- **Exercise**: Exact repetition, please: start with the line where "middle dip: (17, 109)" appears and stop after the final line of the records.
-------- The data
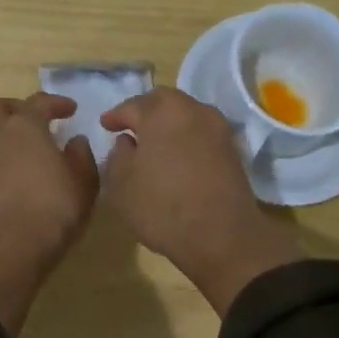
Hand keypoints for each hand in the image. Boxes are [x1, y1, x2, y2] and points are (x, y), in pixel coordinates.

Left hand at [0, 93, 98, 336]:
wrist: (11, 247)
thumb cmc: (54, 209)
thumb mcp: (84, 182)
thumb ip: (81, 156)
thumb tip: (74, 142)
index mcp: (25, 126)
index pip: (38, 102)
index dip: (56, 102)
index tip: (71, 110)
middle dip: (17, 109)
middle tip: (39, 122)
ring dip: (7, 133)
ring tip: (31, 149)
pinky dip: (2, 155)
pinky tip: (20, 172)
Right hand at [100, 89, 303, 313]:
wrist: (221, 235)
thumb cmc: (161, 206)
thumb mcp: (121, 184)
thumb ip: (118, 155)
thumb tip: (127, 142)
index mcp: (162, 111)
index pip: (132, 106)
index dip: (116, 116)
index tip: (105, 125)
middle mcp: (194, 110)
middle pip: (164, 102)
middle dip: (145, 111)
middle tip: (130, 128)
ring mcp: (219, 129)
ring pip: (187, 115)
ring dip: (169, 124)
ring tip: (154, 143)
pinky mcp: (233, 150)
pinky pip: (202, 134)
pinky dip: (187, 138)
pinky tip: (177, 157)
----------------
- **Expected answer**:
middle dip: (17, 109)
middle tip: (39, 122)
ring dip: (7, 133)
ring tip: (31, 149)
pinky dip: (2, 155)
pinky tip: (20, 172)
Right hand at [100, 89, 303, 313]:
wrist: (221, 235)
thumb cmc: (161, 206)
thumb mcp: (121, 184)
thumb ip: (118, 155)
thumb tip: (127, 142)
index mcp: (162, 111)
index pip: (132, 106)
index dip: (116, 116)
index tip: (105, 125)
middle mcp: (194, 110)
middle pip: (164, 102)
middle dip: (145, 111)
middle tip: (130, 128)
ring mcp: (219, 129)
ring pip: (187, 115)
ring dip: (169, 124)
ring tip: (154, 143)
pinky mcp: (233, 150)
pinky pip: (202, 134)
pinky dip: (187, 138)
pinky tip: (177, 157)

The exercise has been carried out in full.